How to read your odds
UvA does not publish an acceptance rate; selection is competitive among applicants who clear the criteria. The honest read of what gets a competitive file admitted:
- Clear all three eligibility bars first — the GPA 7.0, the 15-ECTS research (with 10 quantitative), and the 15-ECTS business requirement. These are gates, not preferences.
- Submit a test that clears the minimum — ideally toward the “preferably” figures (565 Focus / 600 classic / 155 GRE quant), since admission is competitive above the floor.
- Choose your two tracks deliberately and write a tight one-page motivation letter — both are read for fit.
A qualifying, business-and-quantitative transcript plus a clearing test gets you into a competitive pool; track fit and the motivation letter then help separate you.
Confirm before you apply
UvA keeps the live entry requirements, the GPA and test minimums, the track list, the fees and the deadline ladder inside its own pages and updates them each cycle — so use this guide for the structure and the strategy, and verify every hard number against the source before you submit. Weigh UvA against the wider field on the Netherlands MiM hub and the composite rankings; see how a MiM compares to a specialist master in MiM vs MSc Management; and map your application timing on the deadline tracker. Still deciding on the degree itself?

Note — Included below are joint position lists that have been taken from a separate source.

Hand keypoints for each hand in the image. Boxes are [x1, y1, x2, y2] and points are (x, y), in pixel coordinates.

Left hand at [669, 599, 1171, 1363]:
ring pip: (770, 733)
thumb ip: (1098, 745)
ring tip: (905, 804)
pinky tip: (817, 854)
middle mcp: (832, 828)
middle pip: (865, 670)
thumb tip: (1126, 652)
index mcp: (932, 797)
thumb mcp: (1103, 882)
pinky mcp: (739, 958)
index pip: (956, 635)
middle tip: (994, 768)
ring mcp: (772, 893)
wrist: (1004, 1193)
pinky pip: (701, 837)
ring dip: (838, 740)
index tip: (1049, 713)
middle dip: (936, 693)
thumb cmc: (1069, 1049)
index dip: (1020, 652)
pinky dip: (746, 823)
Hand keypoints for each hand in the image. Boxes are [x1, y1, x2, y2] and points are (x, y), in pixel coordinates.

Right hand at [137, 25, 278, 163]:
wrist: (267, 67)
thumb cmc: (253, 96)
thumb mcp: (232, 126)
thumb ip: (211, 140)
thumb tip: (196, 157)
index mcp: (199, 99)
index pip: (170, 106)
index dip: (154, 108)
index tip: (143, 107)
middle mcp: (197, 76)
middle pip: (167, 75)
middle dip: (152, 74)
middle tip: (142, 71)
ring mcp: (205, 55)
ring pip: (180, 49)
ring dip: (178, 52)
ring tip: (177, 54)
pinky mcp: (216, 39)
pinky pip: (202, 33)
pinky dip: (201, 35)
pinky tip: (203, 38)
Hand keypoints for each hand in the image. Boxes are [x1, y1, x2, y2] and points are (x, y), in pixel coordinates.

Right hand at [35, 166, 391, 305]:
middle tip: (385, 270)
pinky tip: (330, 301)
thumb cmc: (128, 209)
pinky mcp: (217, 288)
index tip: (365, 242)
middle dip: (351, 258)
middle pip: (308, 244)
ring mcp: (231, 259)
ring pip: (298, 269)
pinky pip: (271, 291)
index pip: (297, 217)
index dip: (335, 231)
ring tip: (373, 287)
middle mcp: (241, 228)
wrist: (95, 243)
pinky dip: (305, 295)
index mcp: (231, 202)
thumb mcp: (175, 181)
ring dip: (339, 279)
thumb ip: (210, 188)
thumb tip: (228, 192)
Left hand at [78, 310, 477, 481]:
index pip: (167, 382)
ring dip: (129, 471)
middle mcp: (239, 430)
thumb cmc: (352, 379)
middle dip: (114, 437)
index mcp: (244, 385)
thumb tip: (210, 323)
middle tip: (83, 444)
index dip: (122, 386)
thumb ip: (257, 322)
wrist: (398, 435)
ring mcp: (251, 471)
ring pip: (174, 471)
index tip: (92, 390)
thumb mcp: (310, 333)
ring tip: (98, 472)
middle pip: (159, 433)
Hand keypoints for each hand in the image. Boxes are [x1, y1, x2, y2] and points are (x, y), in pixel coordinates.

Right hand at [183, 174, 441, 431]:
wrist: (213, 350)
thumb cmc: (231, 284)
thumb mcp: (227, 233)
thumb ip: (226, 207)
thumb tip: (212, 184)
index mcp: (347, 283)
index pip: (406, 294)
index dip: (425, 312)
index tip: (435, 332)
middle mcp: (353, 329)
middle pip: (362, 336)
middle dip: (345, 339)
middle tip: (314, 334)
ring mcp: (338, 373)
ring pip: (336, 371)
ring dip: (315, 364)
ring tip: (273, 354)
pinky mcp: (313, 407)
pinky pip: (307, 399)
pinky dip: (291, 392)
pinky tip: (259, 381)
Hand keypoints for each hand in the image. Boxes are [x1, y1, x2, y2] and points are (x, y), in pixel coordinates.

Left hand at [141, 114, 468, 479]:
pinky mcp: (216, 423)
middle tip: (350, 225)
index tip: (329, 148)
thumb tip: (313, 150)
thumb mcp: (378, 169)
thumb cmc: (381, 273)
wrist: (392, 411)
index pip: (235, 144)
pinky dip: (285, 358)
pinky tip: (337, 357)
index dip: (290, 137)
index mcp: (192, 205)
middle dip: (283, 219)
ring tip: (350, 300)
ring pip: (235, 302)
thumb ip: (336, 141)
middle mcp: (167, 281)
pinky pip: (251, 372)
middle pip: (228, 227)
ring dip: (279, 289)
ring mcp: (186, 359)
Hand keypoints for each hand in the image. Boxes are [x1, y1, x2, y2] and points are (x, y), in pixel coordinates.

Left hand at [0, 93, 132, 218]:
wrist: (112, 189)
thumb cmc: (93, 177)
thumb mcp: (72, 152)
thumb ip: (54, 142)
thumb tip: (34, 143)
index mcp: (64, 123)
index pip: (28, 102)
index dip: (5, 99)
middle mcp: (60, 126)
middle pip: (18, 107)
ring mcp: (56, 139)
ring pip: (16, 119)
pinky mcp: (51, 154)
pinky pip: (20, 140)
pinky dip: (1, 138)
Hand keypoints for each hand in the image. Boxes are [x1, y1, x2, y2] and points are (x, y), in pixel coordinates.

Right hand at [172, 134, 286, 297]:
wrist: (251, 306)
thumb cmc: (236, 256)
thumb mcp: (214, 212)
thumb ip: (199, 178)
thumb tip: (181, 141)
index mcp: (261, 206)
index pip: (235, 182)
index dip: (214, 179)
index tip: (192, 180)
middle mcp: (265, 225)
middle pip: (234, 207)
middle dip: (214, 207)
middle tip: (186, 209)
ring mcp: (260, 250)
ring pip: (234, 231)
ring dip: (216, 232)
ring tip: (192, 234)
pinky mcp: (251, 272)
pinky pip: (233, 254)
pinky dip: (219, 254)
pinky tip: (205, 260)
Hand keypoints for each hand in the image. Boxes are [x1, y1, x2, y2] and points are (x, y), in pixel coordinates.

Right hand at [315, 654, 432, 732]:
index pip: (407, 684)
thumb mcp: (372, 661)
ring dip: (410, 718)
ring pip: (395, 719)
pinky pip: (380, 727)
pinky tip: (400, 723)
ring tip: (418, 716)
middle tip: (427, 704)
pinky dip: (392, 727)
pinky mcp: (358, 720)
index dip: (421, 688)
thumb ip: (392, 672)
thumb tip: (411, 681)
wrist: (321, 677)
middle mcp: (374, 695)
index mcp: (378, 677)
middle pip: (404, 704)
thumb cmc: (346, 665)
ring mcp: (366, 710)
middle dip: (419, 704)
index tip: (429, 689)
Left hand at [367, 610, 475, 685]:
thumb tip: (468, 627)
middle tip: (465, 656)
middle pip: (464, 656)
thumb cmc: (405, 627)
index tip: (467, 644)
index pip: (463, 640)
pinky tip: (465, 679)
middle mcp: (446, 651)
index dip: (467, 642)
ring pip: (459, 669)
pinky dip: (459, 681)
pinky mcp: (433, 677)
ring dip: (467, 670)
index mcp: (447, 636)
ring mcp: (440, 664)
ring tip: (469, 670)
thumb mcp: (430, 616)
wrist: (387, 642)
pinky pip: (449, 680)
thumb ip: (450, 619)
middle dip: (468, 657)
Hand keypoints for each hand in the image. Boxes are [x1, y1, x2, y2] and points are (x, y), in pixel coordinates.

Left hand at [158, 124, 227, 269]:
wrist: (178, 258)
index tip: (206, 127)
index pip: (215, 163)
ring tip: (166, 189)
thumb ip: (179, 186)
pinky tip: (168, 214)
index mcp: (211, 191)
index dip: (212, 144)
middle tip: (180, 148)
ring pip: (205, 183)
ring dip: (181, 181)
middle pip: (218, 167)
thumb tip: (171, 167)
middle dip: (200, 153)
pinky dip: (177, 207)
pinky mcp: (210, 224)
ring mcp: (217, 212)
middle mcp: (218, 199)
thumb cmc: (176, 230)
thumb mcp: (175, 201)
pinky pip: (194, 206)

Start with is a MiM worth it in 2026, how to build a MiM profile and MiM vs MBA.
Sources (retrieved June 2026): the University of Amsterdam’s official MSc Business Administration programme page (the nine tracks and the two-track choice), the international-applicants admission page (the business/economics degree requirement, the GPA 7.0 bar, the 15-ECTS research / 10-ECTS quantitative and 15-ECTS business prerequisites, the mandatory GMAT 535/565 Focus · 560/600 classic · GRE 152/155 minimums and partner-university exemption, the TOEFL 92 / IELTS 6.5 English minimums, and the one-A4-page motivation letter), the application-and-admission deadlines page (the September and February deadline ladders), the UvA tuition-fees page (€2,694 statutory / €24,050 ABS institutional), and ABS’s QS ranking announcement (QS Business Masters: Management 2026 #55); and our own University of Amsterdam profile. UvA revises the live application each cycle — confirm the current requirements on its pages. No figures or process steps are invented; where a component isn’t listed on UvA’s official page (e.g. a CV, references or an interview) or a value isn’t published (e.g. an acceptance rate or English-test exemptions), this guide says so rather than asserting it. Amsterdam does not appear in the Financial Times Masters in Management table, so we cite its QS Management standing rather than an FT rank.
¹ QS — Business Masters Rankings: Management 2026 (per Amsterdam Business School’s announcement). ² University of Amsterdam — MSc Business Administration programme & international-applicants admission pages. ³ University of Amsterdam — tuition-fees page.